Monday, May 25, 2009

"Twirler" by Jane Martin

You can read this story anthologized here:
http://books.google.com/books?id=eEY0wIVuYdIC&pg=PA37&lpg=PA37&dq=twirler+by+jane+martin&source=bl&ots=j0T6y4OHLN&sig=n2_Vm1rHyh_tu4VAAYH1jRuRY6A&hl=en&ei=WQ4bSvyLBI-ctgO0_-zWCw&sa=X&oi=book_result&ct=result&resnum=5#PPA37,M1

Martin’s story struck me because she managed to cram such a great deal of emotion, action, and exposition into such a short space. I was also interested to see how Martin used the dramatic convention of a monologue to create an entire story.

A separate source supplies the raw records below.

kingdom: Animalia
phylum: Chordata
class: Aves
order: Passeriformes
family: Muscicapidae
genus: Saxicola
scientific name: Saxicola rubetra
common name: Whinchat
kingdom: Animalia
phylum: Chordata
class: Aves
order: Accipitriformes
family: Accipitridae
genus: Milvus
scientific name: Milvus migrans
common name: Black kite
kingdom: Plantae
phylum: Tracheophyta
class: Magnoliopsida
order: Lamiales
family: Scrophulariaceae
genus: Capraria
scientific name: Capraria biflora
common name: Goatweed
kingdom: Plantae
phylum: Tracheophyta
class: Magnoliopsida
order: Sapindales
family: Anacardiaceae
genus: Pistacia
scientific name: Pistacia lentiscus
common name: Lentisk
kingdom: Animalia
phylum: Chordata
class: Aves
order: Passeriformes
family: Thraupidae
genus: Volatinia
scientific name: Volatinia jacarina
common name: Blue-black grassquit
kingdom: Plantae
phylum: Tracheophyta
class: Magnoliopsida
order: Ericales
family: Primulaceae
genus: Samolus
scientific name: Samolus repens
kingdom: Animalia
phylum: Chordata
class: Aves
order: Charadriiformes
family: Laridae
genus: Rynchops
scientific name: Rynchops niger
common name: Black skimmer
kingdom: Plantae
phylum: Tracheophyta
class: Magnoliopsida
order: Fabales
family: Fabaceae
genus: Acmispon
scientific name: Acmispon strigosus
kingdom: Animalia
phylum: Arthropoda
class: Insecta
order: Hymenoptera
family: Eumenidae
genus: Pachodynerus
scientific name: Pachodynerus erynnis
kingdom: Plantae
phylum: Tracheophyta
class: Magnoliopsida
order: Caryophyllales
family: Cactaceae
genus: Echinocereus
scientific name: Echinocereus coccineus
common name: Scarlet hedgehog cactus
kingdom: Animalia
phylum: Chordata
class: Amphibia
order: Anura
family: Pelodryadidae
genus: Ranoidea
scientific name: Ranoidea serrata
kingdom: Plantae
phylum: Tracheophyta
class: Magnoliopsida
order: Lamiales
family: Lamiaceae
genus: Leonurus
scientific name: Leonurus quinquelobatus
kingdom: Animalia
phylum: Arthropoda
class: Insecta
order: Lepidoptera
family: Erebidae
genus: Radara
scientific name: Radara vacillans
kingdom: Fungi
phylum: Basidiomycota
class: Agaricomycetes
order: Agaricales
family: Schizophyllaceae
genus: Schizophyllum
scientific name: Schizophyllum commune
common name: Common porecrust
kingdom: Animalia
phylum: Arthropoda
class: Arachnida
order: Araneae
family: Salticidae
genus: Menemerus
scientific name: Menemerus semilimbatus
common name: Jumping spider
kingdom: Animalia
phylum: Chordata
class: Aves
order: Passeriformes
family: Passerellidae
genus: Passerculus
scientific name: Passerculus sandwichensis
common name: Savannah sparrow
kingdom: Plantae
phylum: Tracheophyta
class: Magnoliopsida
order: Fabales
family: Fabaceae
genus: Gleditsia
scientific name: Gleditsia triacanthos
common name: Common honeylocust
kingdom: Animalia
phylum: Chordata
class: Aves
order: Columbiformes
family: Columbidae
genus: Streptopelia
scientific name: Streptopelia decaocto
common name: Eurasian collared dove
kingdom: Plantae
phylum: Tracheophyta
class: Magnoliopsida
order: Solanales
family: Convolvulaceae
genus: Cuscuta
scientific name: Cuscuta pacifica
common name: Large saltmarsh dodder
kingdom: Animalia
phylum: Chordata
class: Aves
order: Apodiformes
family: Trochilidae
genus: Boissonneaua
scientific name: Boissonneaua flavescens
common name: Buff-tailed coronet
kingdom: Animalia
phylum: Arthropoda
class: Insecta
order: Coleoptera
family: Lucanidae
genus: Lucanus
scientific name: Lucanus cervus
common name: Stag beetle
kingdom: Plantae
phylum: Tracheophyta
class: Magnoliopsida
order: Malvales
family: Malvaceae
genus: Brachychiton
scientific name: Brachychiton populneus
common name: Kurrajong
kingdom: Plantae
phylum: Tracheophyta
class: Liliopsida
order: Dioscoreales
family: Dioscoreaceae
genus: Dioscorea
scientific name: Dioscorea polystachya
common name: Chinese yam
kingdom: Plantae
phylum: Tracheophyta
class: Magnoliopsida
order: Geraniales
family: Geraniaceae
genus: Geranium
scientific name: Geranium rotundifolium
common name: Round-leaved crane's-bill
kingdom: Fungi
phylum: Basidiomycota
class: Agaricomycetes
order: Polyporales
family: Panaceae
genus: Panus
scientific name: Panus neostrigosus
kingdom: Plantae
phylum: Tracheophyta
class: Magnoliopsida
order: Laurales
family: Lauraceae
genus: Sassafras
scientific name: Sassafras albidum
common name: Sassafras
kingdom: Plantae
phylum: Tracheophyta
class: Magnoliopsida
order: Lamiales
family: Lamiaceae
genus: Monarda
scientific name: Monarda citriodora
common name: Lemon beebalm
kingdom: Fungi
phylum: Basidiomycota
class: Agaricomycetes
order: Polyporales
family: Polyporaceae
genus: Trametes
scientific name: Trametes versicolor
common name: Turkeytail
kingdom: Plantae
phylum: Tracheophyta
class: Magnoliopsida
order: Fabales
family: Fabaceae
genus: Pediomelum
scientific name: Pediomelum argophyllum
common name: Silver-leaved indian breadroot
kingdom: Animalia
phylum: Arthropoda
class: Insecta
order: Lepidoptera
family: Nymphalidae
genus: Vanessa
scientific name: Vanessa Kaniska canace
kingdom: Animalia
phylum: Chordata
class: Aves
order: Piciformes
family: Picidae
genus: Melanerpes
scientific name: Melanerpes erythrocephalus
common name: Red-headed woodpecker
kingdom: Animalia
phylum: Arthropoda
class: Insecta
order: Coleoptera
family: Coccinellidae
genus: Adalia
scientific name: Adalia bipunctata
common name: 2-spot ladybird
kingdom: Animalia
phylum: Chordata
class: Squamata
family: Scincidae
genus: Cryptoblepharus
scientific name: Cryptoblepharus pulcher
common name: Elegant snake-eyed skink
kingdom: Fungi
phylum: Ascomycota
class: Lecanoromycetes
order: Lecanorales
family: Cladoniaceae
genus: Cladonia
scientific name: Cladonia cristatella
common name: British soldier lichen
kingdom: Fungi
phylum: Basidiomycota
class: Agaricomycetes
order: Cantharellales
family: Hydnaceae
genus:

At the beginning, the tone seems very innocent – the young woman describes how when she was six her mother made her a baton by sawing off a broom handle. While I do not have experience baton twirling (and, I am guessing, neither does the majority of the story’s readers) Martin drew me into the story immediately with her description of the homemade baton. It brought to mind the many homemade Halloween outfits, theater costumes, and doll-house accessories of my own childhood. However, as the story progresses, Martin slowly and subtly darkens the mood, until we suddenly come to realize that twirling is not just a fun hobby for this girl. Martin builds this epiphany through the character’s statements: first, she describes the “prejudice” twirlers face, then mentions how with a baton you can “draw on the sky,” and eventually says twirling is the “throwing up of yourself to God.”

Still, it comes as a shock when, on the final page, she describes the “God throwers” gathering for a religious-type ceremony with razor-laced batons, and the twirlers purposefully cutting themselves as an offering to God. Because of the story’s structure as a monologue, I felt an odd combination of being one with the character and yet also being separate from her – like I had been drawn into her psyche, and yet was also watching her from a distance. By the end, my heart was racing and I felt a bit sick to my stomach. The scene of the “God throwers” was so vivid that I couldn’t help but picture it in striking detail, for example the image of the red blood on the white snow. For me, “good” stories are ones that strike me in this unexplainable, visceral way – the stories I “feel in my gut” – and this was definitely one of them.

7 comments:

  1. I teach this story to boys. It's a tough sell. They don't quite get it. But I agree, it uses the monologue form beautifully.